From an underwriting perspective, the well-run, well-managed, well-documented liquor establishment is the “sweet spot,” Folick added. “Underwriters look at these liquor risks and one of the big identifiers as to whether they want to write them or not is, are they well-run?”

Another underwriting consideration is, “do you have a mechanical bull? Do you have activities on the premise that are inherently dangerous when combined with alcohol? That’s what the questionnaires mine for.”

Brokers also have a role to play. The first step is recognizing that their insureds have this exposure. Sophisticated entities like restaurant chains understand this risk, but how about a small pub at the 18th hole of a golf course with a staff of five? “Are you training your staff how to properly serve?” Folick asked. “Did the broker find out how much your liquor sales are next to food? Does the broker understand that this is part of a large entity and maybe there needs to be an additional named insured under their policy?”

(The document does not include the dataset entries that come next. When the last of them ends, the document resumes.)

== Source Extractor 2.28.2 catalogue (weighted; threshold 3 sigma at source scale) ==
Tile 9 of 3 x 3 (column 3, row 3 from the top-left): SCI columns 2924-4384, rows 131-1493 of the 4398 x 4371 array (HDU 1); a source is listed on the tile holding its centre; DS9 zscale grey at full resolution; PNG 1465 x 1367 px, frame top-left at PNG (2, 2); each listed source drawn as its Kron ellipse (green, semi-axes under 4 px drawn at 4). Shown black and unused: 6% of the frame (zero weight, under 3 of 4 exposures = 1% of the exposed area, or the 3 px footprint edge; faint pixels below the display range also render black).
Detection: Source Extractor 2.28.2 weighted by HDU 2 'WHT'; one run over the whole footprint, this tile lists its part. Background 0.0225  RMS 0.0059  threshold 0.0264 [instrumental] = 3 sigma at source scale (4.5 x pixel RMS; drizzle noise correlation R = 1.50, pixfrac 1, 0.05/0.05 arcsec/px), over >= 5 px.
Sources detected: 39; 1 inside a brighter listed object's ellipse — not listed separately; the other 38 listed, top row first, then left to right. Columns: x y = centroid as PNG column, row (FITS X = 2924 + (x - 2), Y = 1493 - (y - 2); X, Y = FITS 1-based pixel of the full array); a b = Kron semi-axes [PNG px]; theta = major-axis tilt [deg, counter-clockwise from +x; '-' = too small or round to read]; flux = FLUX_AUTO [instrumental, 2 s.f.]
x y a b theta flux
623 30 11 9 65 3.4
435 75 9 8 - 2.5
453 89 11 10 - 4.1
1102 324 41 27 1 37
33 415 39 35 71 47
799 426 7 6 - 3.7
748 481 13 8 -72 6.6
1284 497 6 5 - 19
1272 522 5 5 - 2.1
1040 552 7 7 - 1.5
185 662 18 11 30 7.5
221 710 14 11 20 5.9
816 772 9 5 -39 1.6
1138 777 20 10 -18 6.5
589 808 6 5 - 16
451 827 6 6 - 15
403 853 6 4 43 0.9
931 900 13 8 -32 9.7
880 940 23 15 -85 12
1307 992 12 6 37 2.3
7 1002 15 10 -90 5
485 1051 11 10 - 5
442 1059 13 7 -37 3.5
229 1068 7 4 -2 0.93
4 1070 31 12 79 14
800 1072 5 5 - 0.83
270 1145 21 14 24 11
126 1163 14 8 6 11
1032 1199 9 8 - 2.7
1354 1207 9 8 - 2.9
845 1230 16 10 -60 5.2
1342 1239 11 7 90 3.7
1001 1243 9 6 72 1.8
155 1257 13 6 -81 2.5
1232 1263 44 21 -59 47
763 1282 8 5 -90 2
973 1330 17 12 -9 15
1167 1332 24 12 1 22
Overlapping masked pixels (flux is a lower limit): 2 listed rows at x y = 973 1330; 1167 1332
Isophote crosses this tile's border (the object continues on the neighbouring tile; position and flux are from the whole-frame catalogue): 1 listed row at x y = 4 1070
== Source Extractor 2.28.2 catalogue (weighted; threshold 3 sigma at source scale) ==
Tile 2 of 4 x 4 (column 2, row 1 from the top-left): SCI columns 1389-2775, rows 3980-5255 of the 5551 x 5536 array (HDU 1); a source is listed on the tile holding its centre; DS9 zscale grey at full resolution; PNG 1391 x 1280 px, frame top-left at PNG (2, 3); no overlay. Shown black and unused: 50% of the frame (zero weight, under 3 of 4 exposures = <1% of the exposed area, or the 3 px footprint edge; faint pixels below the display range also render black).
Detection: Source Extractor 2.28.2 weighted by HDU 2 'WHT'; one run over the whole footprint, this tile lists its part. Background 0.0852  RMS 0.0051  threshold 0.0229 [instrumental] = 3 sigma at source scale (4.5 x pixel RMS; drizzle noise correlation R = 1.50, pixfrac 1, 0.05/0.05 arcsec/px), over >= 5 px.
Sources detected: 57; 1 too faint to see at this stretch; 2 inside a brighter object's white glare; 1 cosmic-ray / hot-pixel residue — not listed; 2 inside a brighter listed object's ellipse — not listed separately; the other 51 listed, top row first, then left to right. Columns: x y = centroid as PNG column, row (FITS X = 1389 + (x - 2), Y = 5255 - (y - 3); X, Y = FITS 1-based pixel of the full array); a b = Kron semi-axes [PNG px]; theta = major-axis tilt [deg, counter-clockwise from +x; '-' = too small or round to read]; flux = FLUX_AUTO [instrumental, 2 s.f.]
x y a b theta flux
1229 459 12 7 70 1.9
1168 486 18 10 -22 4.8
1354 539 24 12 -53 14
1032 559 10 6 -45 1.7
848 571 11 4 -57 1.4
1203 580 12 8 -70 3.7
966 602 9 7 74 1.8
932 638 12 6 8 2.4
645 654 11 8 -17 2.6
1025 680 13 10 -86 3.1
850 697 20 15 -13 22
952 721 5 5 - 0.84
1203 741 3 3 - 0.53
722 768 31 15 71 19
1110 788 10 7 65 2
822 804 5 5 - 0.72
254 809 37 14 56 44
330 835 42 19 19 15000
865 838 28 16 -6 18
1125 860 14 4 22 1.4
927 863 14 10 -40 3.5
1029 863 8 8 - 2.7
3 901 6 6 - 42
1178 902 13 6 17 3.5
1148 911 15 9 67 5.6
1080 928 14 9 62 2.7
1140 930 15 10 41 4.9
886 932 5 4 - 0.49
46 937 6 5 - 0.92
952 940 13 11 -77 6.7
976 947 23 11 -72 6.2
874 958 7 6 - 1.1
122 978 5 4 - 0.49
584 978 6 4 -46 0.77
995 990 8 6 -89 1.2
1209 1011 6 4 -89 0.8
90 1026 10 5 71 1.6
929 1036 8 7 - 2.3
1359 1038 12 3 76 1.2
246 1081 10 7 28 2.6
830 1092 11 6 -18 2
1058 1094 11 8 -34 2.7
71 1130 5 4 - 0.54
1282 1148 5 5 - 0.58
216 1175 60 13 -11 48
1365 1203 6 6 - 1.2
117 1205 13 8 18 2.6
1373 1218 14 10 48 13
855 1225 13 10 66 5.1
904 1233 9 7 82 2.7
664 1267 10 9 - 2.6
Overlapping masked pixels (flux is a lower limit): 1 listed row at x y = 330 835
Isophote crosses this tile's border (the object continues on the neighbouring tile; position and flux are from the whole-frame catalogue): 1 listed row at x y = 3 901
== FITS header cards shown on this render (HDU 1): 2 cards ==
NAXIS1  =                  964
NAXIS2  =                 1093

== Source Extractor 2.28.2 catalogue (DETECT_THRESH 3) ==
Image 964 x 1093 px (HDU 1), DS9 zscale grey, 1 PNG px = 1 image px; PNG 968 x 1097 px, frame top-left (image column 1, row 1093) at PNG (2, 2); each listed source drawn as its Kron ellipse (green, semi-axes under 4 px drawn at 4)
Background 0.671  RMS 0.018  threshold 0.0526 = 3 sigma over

In other words, where liquor is sold needs to be properly identified and conveyed onto underwriters. Once this liquor risk is brought to the attention of underwriters, the last piece is coverage limits.

Whenever there is a significant motor vehicle accident, entities like bars can get pulled into legal cases because drivers are carrying inadequate auto insurance, Folick explained. So the accident victim can be looking for somewhere else to seek recovery, especially on a “joint and several” liability basis.

This type of liability allows a plaintiff to recover damages from any of the defendants regardless of their individual share of liability. For example, if a plaintiff sues two defendants, one of whom is 90% liable but bankrupt and the other is only 10% liable but solvent, the latter may be required to pay 100% of the damages. “So adequate limits from a broker standpoint is absolutely critical,” Folick said.